● **Assigned task 1**
In the post on doubts about international law, what does the author say Hart rejects as a substitute rule of recognition?

● **Page extract**
• • • • • • •

Doubts on Doubts: Part One

Aug 31, 2014


Dear Readers, apologies for the radio silence. The last few months have been eventful. But I am back in the saddle and getting ready for my graduate seminar on the politics of international law. Skepticism about international law is old but it seems to me Syria, Ukraine, Gaza, and other events deepened the cynicism. “International law isn’t even law in the proper sense. It doesn’t really matter.” I heard statements like this from my students already in our first class last week, at APSA, at the airport bar, and on the flight back home. It is encouraging to see people become more interested in international law regardless of where they stand. Let me contribute to the dialogue by trying to cast doubts on some of the recurring doubts.

‘International law isn’t law because it isn’t centrally enforced.’ This is the John Austin logic. Because international law lacks centralized enforcement, it isn’t law but “positive morality.” What is wrong with this view? A lot, actually. And here is the main problem potently explained by H.L.A. Hart and Michael Barkun. Equating law with sanctions reduces the law to a “gunman” (Hart) and relegates a legal order to system of punishing “social pathologies” (Barkun). Legal systems are not gunmen. International law is no exception.

‘But even H.L.A. Hart called international law as “immature”.’ True but perhaps it is time to revisit his conclusion. Hart defines law as the “union of primary and secondary rules.” Primary rules are those that impose duties either by prescribing or proscribing certain actions. Secondary rules are those that specify the rules and procedures through which primary rules can be created, changed, adjudicated, and enforced. The rule of recognition is the crucial one for Hart (see e.g. Scott Shapiro’s article)  It is the secondary rule that specifies the criteria for the legal validity of primary rules. It is similar to Hans Kelsen’s Grundnorm. Hart did not see international law as the proper union of primary and secondary rules. For him, international law is a system of primary rules but lacks the necessary secondary rules. He rejects pacta sunt servanda as a substitute rule of recognition because treaties are contractual. He is concerned that there is no supranational legislature and/or judiciary in the international system. International law is surely different from domestic law in many ways but a lot has changed since Hart’s Concept of Law. I agree with Mehrdad Payandeh that the contemporary international legal system includes “legislative, executive, and judicative structures which are able to perform the same functions as the legal order of a nation state.”

• • • • • • •

● **Entries provided**

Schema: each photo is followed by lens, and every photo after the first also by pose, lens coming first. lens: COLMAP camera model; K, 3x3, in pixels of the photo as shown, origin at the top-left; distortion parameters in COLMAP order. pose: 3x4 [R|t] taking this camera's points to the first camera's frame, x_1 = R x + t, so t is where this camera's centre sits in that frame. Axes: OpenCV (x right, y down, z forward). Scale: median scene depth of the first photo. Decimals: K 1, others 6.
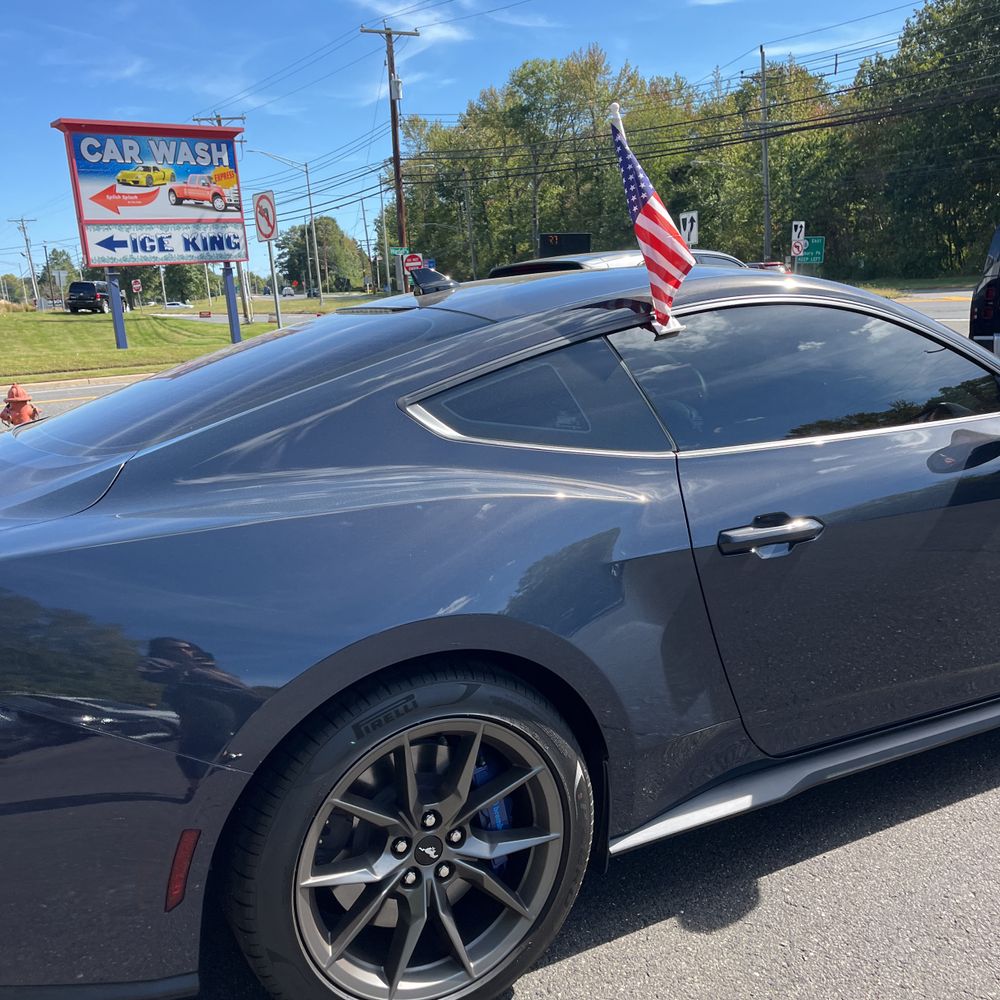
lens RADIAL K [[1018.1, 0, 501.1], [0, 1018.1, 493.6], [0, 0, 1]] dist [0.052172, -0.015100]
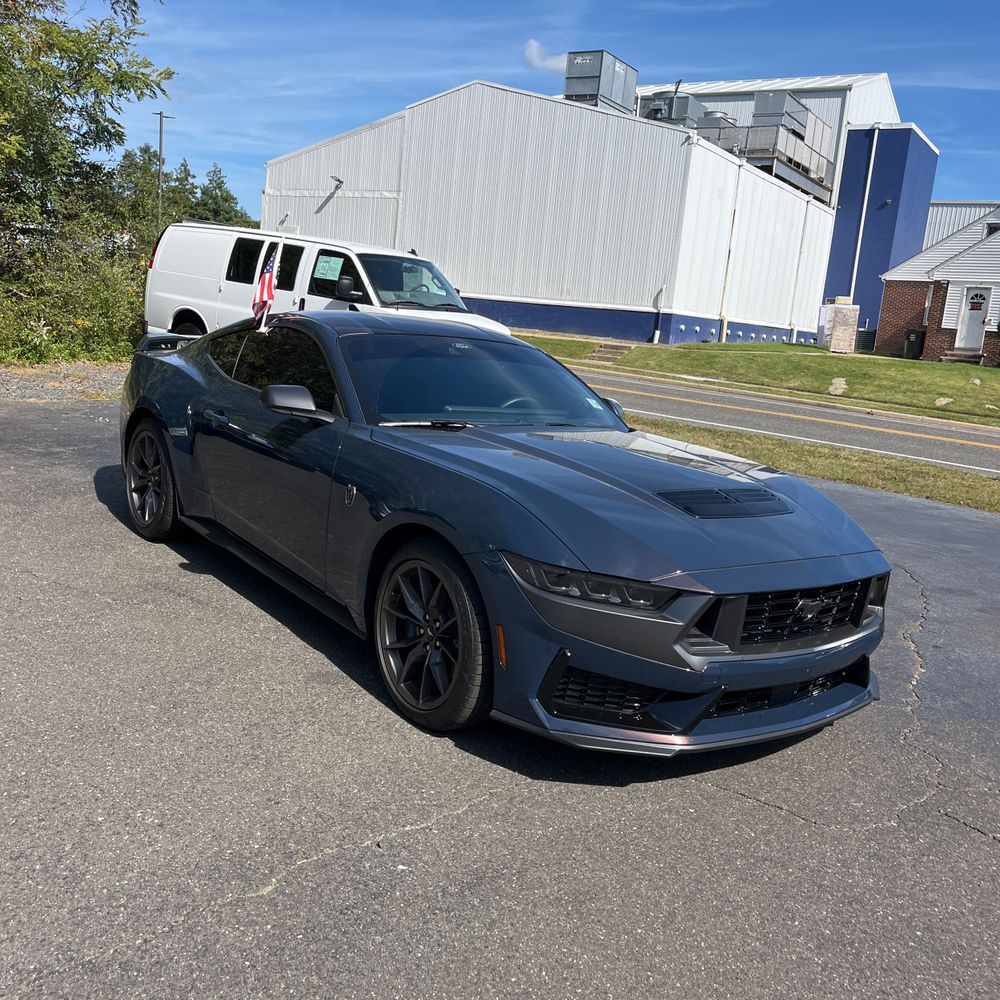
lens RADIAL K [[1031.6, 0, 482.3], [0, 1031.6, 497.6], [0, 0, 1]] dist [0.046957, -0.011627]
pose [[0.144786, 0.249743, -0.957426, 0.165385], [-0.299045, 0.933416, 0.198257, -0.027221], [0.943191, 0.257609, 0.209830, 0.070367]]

• • • • • • •

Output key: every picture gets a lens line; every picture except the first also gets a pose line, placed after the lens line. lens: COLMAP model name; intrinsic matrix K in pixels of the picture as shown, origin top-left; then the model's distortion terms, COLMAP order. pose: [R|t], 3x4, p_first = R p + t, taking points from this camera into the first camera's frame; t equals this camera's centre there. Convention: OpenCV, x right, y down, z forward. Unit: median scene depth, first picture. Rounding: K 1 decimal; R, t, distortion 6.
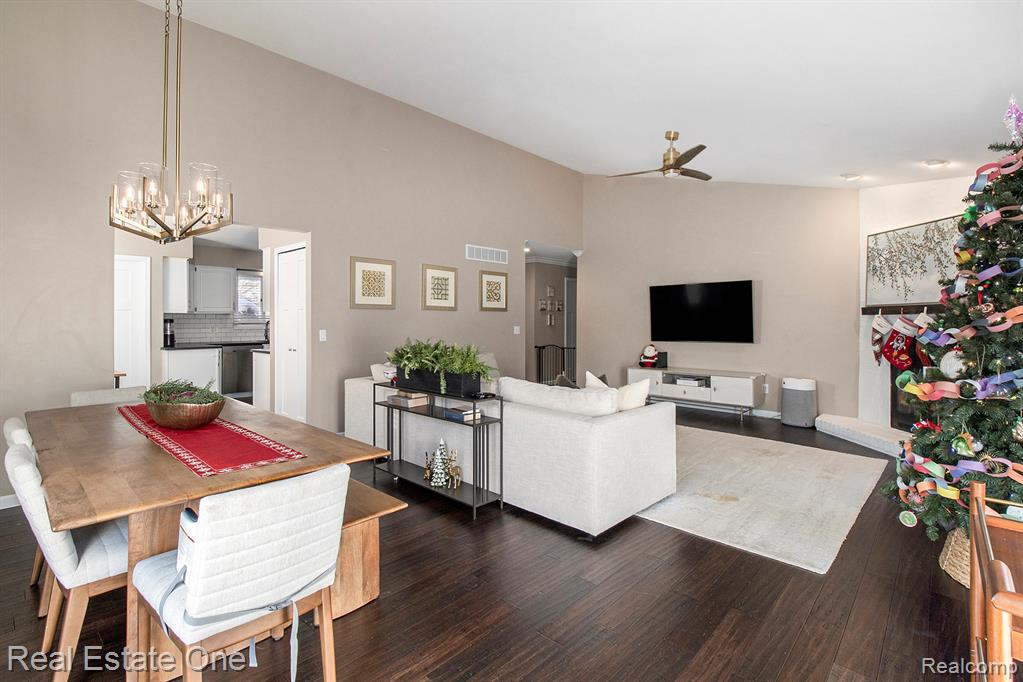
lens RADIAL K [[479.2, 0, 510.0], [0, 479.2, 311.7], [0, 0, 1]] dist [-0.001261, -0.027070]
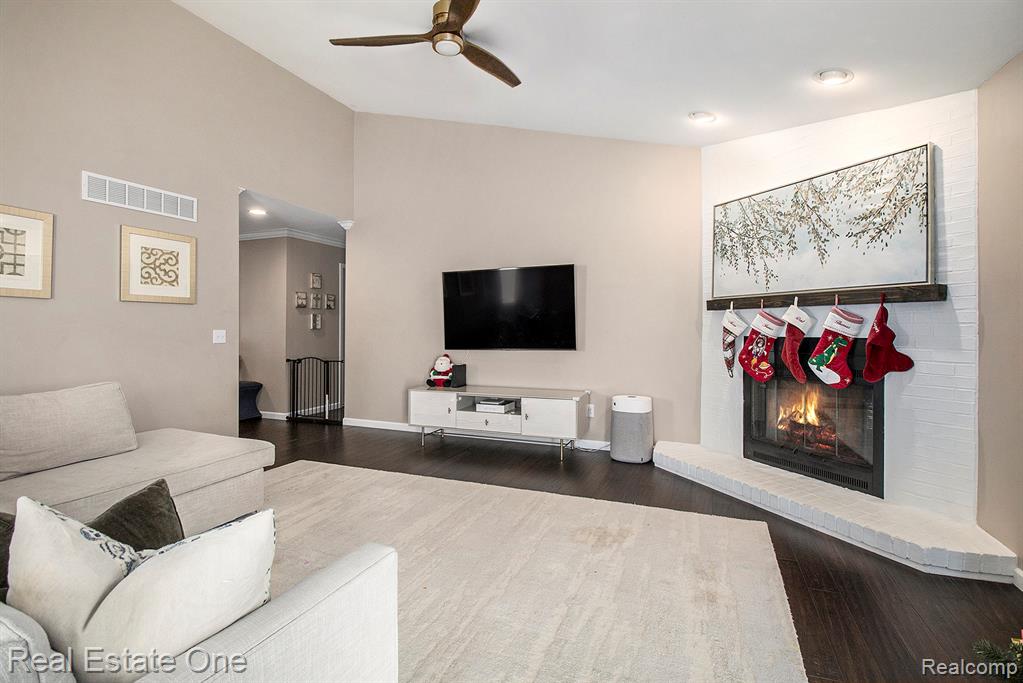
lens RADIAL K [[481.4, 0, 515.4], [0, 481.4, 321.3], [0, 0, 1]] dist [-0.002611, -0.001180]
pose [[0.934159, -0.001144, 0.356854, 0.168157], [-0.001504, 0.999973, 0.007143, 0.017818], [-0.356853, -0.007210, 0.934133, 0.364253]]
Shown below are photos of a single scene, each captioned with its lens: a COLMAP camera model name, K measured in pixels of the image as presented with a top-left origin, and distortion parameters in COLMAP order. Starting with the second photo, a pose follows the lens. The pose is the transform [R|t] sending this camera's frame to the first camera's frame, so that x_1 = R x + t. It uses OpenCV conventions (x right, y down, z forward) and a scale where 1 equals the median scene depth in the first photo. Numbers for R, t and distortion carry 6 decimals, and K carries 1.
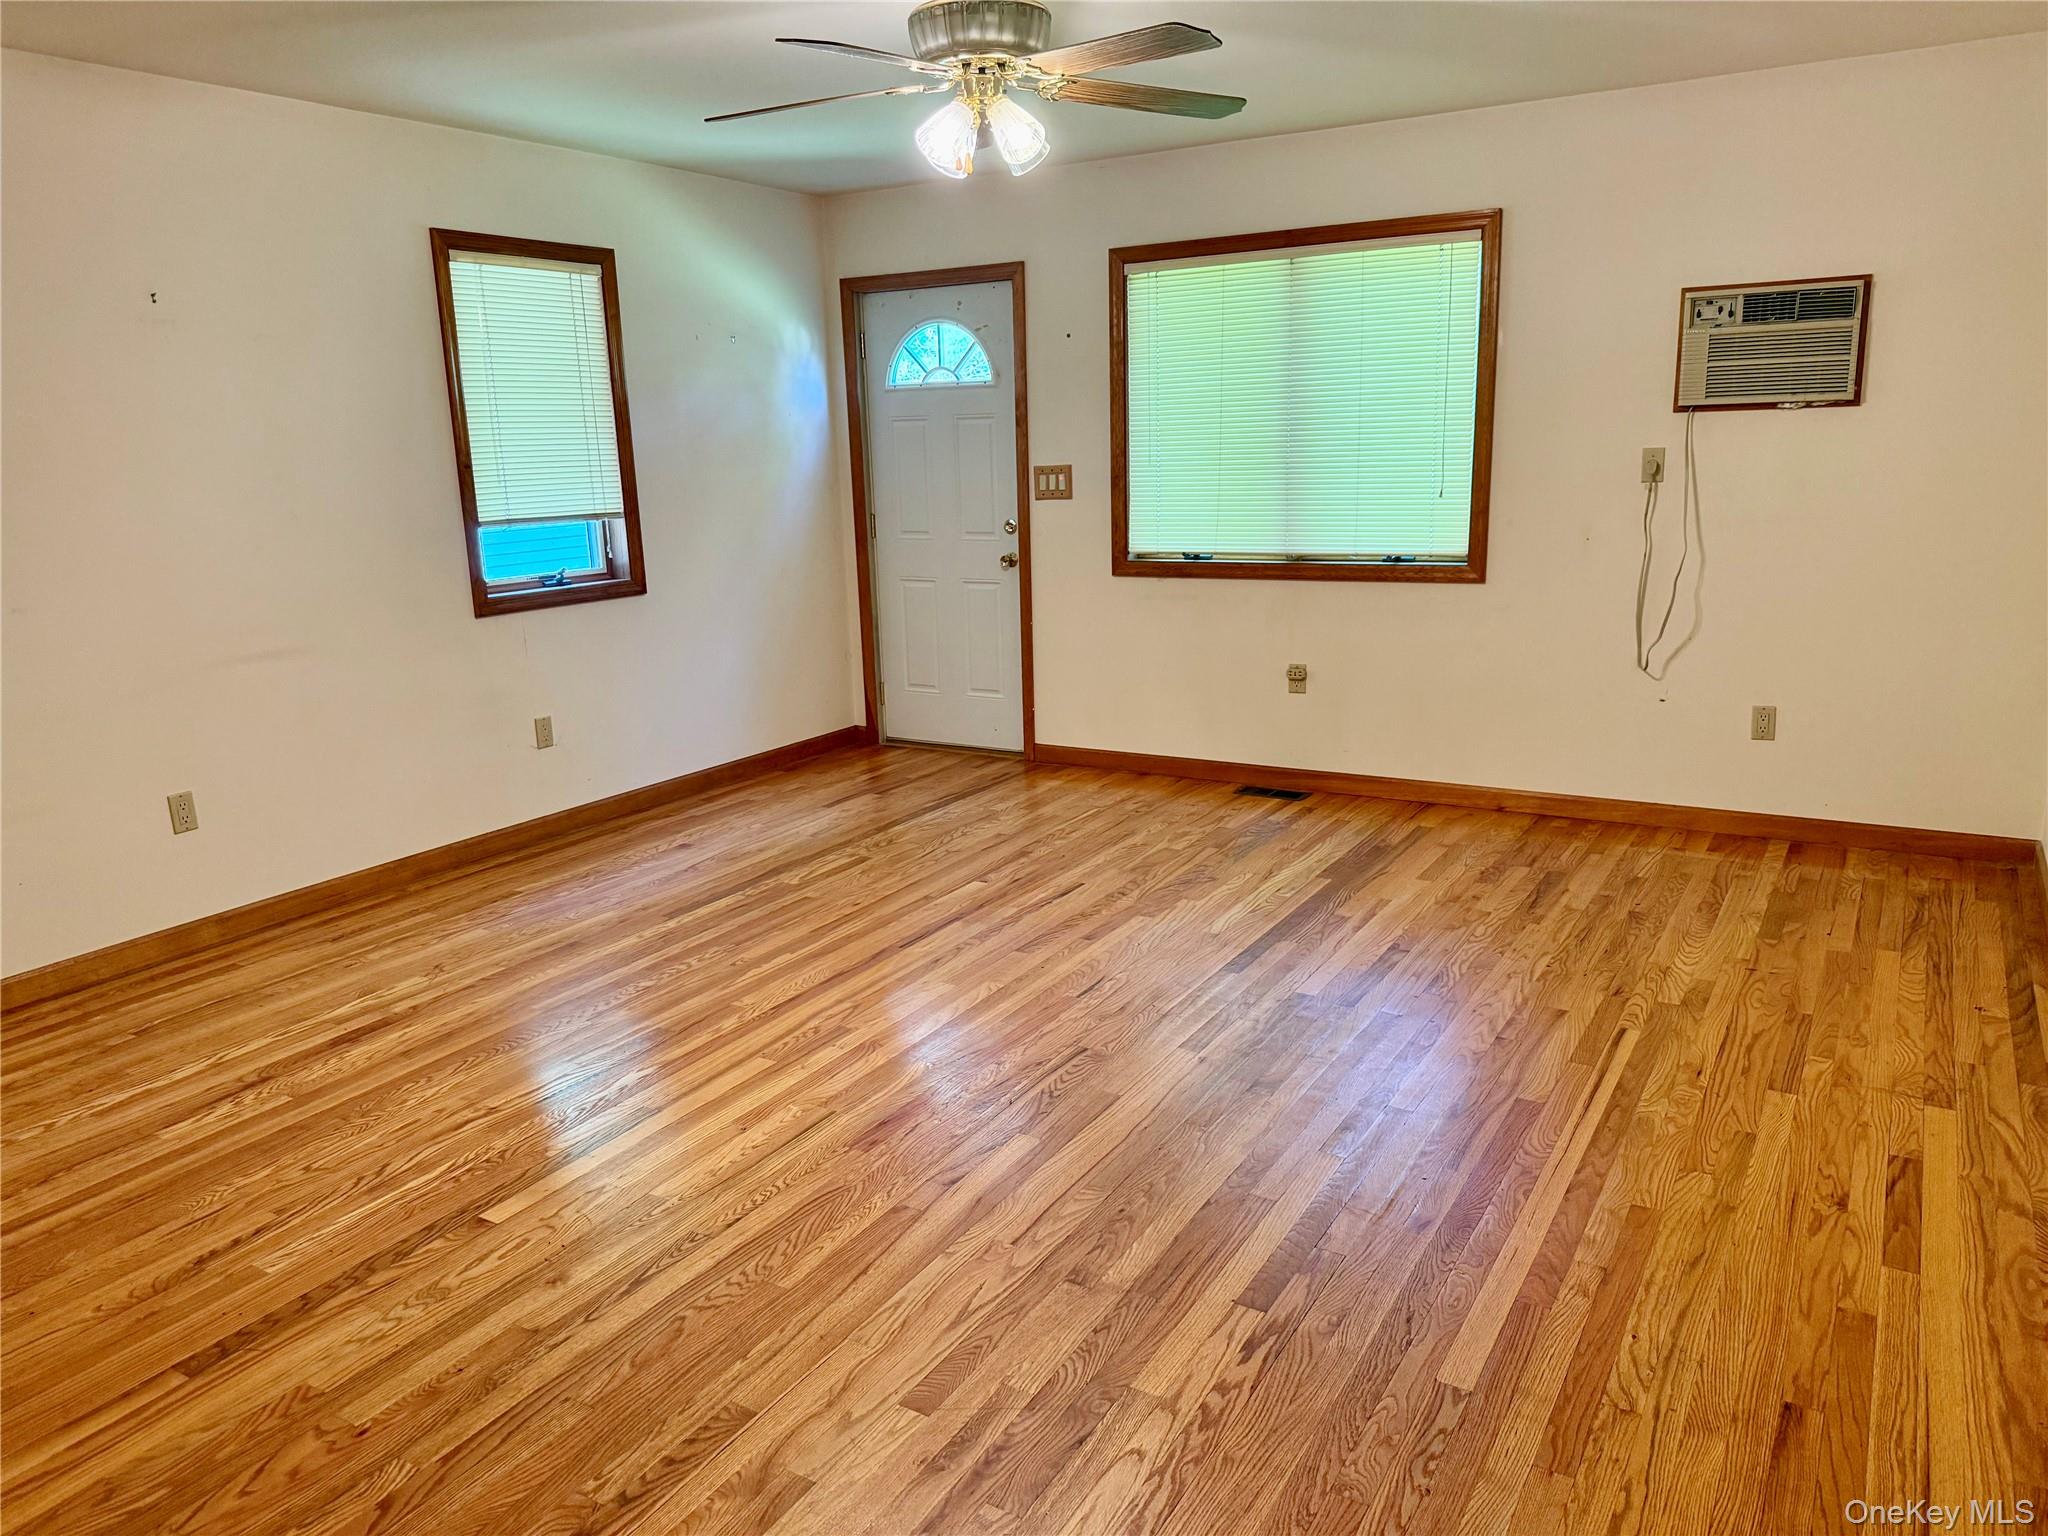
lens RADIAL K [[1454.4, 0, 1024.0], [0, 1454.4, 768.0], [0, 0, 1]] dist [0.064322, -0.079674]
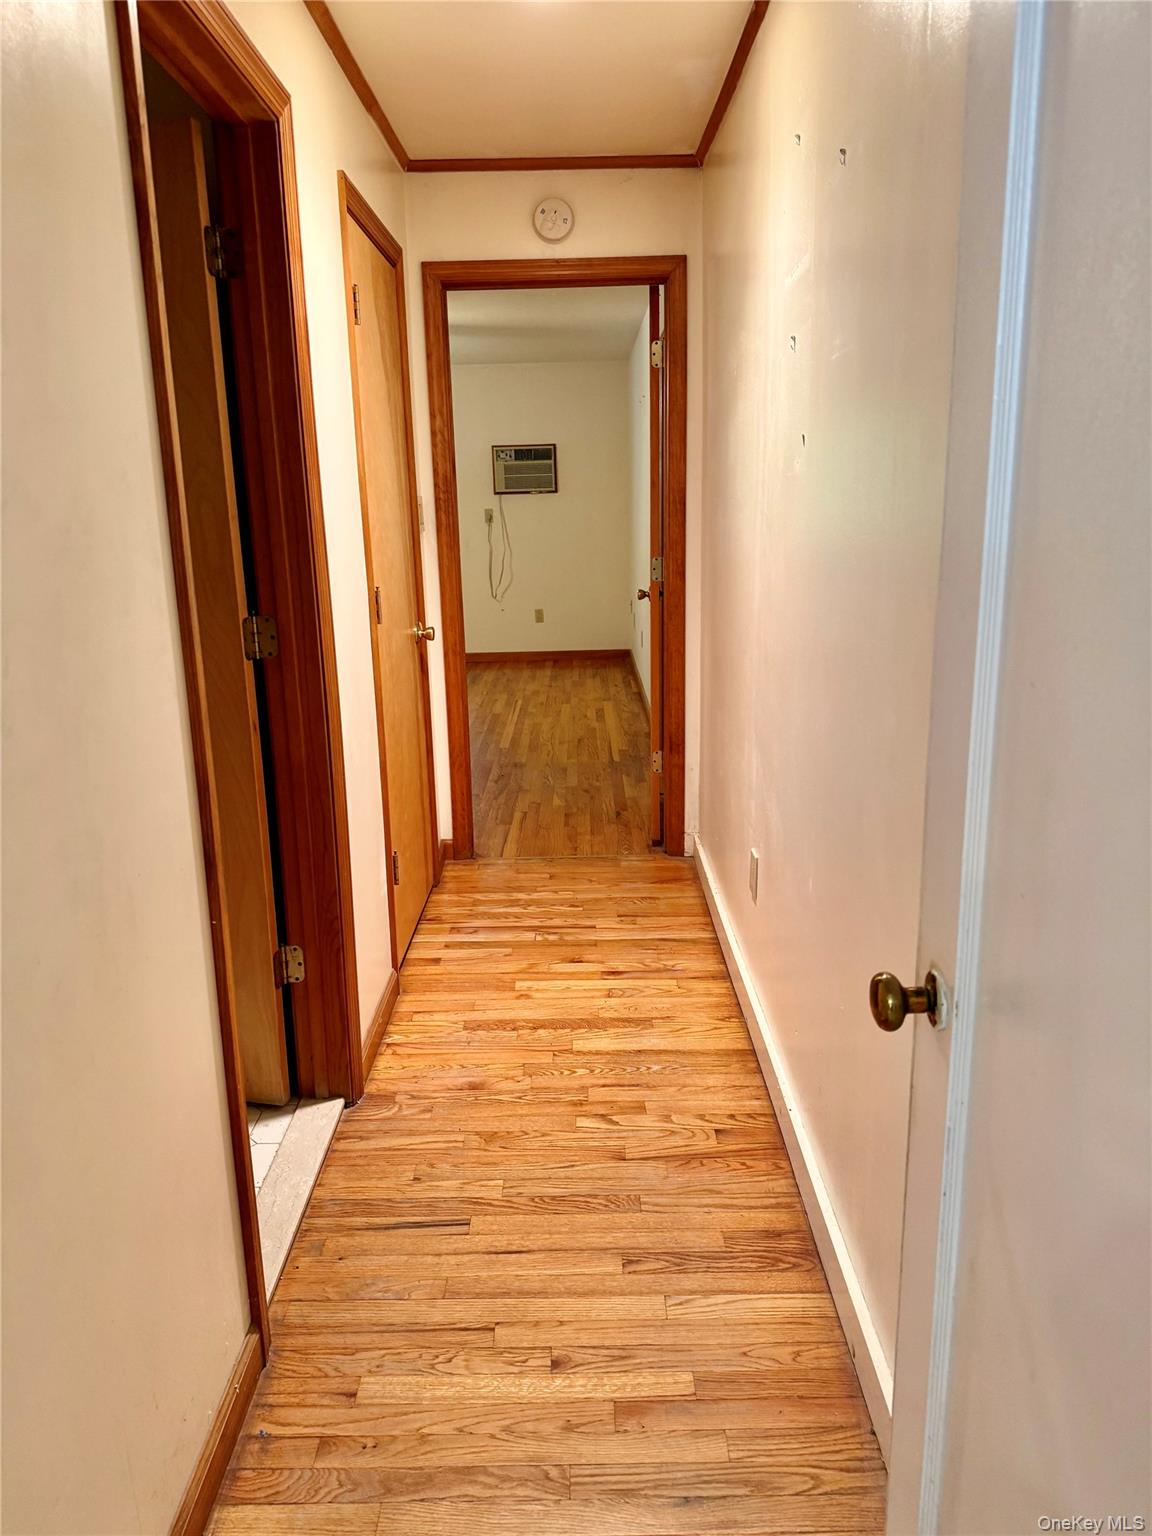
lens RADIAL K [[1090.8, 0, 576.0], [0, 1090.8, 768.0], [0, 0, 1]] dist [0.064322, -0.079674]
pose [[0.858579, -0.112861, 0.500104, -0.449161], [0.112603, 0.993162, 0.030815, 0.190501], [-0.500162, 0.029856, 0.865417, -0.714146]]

• • • • • • •

● **Assigned task 2**
In the records, reproduce everything from the line containing "Schema: each photo" down to the line containing "0.257609, 0.209830, 0.070367]]", both lines included, and leave out the pictures.

● **Expected output 1**
Hart rejects pacta sunt servanda as a substitute rule of recognition because treaties are contractual.

● **Expected output 2**
Schema: each photo is followed by lens, and every photo after the first also by pose, lens coming first. lens: COLMAP camera model; K, 3x3, in pixels of the photo as shown, origin at the top-left; distortion parameters in COLMAP order. pose: 3x4 [R|t] taking this camera's points to the first camera's frame, x_1 = R x + t, so t is where this camera's centre sits in that frame. Axes: OpenCV (x right, y down, z forward). Scale: median scene depth of the first photo. Decimals: K 1, others 6.
lens RADIAL K [[1018.1, 0, 501.1], [0, 1018.1, 493.6], [0, 0, 1]] dist [0.052172, -0.015100]
lens RADIAL K [[1031.6, 0, 482.3], [0, 1031.6, 497.6], [0, 0, 1]] dist [0.046957, -0.011627]
pose [[0.144786, 0.249743, -0.957426, 0.165385], [-0.299045, 0.933416, 0.198257, -0.027221], [0.943191, 0.257609, 0.209830, 0.070367]]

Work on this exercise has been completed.